Subtil accord entre comédie grinçante et quasi-thriller, cette saison 2 confirme que "Succession" est une des séries indispensables du moment. Les personnages tombent parfois bien bas - pour notre plus grand plaisir - interprétés avec délectation par un casting remarquable. La conclusion de cette saison est une démonstration scénaristique assez impressionnante...

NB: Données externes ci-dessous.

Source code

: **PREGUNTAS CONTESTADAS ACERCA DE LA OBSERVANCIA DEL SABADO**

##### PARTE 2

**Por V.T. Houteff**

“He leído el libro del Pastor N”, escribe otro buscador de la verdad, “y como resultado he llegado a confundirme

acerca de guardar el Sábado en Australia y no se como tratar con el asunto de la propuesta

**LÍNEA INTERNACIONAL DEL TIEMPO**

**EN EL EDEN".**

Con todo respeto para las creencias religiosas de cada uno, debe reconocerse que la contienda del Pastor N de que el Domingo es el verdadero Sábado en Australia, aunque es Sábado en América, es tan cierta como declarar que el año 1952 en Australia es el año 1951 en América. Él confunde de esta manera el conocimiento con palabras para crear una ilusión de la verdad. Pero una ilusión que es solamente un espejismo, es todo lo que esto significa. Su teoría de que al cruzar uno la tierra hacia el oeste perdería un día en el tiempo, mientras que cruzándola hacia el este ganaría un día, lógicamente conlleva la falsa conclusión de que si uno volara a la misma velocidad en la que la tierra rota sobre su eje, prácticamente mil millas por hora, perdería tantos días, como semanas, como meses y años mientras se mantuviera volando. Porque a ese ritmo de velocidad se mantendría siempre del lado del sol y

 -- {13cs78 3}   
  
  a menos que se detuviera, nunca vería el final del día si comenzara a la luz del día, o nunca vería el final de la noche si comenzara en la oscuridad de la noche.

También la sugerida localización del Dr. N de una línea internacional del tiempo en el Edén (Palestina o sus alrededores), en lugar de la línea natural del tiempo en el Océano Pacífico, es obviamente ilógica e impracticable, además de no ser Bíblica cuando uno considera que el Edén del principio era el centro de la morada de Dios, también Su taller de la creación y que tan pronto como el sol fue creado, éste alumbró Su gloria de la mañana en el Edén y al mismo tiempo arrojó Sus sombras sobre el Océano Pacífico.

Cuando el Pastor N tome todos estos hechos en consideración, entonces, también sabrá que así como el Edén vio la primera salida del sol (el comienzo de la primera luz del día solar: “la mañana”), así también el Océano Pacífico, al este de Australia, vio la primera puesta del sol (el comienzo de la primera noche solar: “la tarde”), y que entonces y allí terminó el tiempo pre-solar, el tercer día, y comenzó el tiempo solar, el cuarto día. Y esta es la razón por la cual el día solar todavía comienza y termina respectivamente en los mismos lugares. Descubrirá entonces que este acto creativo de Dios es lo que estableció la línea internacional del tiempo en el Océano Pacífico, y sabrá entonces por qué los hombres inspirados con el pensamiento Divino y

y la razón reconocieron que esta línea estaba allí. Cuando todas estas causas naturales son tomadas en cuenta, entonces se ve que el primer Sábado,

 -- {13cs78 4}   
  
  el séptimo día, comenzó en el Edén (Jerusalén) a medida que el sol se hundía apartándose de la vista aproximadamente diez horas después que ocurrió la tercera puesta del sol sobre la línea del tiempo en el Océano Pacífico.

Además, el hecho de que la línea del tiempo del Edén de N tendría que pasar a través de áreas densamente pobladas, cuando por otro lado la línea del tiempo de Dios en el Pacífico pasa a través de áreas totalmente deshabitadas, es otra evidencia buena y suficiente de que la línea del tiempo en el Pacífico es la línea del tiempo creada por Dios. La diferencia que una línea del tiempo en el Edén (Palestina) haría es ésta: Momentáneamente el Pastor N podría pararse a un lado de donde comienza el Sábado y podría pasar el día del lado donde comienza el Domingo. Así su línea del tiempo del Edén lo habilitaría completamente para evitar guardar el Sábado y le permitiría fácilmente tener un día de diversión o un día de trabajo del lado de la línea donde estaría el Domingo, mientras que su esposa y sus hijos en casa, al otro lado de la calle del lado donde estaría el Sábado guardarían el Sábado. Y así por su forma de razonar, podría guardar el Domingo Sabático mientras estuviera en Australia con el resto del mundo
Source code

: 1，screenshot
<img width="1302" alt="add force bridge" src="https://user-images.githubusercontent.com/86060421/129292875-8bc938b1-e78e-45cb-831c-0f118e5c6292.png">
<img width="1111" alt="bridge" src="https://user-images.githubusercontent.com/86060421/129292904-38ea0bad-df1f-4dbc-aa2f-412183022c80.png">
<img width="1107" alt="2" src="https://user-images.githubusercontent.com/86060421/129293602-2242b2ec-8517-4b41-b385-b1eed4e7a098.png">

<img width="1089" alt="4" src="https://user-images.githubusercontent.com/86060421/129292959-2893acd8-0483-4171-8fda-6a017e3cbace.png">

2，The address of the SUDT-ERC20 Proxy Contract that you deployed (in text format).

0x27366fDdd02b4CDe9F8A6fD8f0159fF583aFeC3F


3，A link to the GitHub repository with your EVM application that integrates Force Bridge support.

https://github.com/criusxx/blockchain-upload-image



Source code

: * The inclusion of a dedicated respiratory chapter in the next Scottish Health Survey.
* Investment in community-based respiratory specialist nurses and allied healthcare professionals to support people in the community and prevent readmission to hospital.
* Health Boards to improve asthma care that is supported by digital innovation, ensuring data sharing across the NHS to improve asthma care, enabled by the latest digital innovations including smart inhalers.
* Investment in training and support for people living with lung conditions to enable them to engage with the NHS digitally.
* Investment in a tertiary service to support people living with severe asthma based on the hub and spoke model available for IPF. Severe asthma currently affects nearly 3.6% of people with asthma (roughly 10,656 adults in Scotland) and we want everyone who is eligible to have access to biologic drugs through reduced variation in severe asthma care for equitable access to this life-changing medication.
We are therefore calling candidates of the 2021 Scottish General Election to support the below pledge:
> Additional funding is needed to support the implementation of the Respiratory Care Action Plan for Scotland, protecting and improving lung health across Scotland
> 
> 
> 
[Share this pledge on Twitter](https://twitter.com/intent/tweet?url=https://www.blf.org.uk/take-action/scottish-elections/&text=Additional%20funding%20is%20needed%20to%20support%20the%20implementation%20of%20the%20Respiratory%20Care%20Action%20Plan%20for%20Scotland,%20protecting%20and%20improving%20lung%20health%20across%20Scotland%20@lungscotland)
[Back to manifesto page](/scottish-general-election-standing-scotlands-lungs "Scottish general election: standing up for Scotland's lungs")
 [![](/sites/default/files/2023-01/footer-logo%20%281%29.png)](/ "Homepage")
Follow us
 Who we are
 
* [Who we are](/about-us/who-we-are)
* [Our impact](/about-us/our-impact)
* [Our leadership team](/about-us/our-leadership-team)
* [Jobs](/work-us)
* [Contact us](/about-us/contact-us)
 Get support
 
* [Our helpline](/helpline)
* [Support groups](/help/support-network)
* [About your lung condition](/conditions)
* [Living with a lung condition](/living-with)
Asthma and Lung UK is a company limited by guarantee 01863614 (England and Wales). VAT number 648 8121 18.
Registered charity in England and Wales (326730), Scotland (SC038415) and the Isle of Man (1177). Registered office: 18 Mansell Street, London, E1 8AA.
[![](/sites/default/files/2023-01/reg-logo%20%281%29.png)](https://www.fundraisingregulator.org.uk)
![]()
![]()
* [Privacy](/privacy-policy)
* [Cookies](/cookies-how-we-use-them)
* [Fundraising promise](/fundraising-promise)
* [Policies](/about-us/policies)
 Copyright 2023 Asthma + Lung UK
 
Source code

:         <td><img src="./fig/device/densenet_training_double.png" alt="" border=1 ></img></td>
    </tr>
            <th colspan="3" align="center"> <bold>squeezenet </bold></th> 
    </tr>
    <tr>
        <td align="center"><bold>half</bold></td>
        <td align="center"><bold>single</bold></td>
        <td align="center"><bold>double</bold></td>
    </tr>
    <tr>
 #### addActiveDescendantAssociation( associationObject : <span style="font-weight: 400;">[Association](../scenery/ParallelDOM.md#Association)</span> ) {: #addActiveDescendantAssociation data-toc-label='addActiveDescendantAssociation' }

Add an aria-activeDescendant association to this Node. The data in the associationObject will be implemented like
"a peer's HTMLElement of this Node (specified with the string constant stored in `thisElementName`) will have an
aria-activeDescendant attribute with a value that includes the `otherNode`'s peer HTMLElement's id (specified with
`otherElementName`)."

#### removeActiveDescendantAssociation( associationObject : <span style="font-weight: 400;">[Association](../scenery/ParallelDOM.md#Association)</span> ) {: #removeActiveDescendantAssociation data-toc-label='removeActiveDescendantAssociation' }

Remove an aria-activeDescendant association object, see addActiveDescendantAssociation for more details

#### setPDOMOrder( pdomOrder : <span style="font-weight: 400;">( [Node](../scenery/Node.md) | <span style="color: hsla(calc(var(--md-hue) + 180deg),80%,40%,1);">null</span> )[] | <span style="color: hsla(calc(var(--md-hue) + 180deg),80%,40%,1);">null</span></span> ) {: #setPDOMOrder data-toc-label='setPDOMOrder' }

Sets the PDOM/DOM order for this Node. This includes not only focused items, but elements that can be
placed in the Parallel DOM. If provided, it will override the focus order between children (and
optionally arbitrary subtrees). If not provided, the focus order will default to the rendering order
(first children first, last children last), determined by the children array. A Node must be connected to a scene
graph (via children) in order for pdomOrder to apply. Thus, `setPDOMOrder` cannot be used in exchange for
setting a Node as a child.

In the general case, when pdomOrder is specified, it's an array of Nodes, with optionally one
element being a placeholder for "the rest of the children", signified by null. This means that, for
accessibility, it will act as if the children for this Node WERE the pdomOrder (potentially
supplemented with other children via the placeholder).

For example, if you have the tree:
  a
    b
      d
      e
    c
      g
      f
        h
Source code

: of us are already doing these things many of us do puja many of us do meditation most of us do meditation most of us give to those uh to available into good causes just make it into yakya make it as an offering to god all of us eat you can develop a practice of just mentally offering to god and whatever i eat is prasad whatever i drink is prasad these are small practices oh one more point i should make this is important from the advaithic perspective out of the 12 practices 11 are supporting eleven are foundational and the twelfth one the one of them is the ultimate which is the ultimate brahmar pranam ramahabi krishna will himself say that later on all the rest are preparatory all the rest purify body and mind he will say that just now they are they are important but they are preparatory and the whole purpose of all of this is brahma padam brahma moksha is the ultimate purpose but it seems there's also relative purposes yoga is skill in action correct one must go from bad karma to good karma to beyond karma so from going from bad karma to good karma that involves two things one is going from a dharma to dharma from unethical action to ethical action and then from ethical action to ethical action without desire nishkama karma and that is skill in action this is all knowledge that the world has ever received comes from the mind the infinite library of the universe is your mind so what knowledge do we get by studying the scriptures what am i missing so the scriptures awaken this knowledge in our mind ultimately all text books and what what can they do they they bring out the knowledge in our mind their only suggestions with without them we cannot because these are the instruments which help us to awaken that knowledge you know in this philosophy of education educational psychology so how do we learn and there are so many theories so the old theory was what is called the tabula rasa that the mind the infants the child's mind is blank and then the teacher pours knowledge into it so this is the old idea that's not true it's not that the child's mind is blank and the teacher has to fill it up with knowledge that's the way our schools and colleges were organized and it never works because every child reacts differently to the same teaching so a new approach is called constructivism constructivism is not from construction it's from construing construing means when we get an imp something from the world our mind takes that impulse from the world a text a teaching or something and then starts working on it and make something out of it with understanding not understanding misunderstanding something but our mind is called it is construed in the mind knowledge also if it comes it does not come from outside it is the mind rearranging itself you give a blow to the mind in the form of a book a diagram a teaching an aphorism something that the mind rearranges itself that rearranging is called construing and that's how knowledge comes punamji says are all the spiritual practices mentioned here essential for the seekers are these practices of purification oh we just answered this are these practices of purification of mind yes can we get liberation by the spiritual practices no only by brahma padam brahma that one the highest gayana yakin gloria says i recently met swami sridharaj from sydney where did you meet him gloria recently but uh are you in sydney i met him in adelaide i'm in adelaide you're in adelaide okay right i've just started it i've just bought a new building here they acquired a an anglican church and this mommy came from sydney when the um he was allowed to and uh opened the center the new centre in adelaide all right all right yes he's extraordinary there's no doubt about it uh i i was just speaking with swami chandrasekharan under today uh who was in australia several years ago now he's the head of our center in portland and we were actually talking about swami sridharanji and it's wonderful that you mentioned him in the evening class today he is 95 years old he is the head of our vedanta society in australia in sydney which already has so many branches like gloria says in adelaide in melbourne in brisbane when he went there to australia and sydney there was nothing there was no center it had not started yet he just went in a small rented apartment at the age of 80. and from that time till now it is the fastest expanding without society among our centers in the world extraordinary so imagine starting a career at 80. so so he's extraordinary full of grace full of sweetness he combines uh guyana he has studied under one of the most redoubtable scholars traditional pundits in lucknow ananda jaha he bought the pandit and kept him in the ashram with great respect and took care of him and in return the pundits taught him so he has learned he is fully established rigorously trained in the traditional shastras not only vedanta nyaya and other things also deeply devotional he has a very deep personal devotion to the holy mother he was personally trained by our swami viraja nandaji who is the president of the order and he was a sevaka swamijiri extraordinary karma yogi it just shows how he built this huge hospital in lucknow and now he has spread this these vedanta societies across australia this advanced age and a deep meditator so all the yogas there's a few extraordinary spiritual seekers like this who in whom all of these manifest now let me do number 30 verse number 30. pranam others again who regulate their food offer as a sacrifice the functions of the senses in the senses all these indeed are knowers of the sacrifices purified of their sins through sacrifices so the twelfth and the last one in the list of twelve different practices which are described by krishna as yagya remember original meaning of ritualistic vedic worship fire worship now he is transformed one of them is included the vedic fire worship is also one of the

Il faut vraiment rentrer dans cette famille dysfonctionnelle. Si vous aimez les héros gentils, les paladins qui sauvent la veuve et l'orphelin, passez votre chemin. Ici, coups bas, trahisons, coups de poignards, revirements. Des dialogues ciselés à la perfection, des punchlines très bien écrites, on y croit vraiment. L'osmose entre les personnages cartonne et on se plait vraiment à les détester ou à les admirer. Chacun son chouchou (ou pas) à voir se dépatouiller dans ce nid de vipères. Pour les connaisseurs, chaque épisode pourrait presque être une murder tellement ça complote et les coups bas pleuvent. On parle de cette série comme une GOT sans dragons, c'est même bien mieux écrit. Faites votre avis sur quelques épisodes, mais on ne ressort pas indemne de 3 saisons (pour l'instant) avec la famille Roy.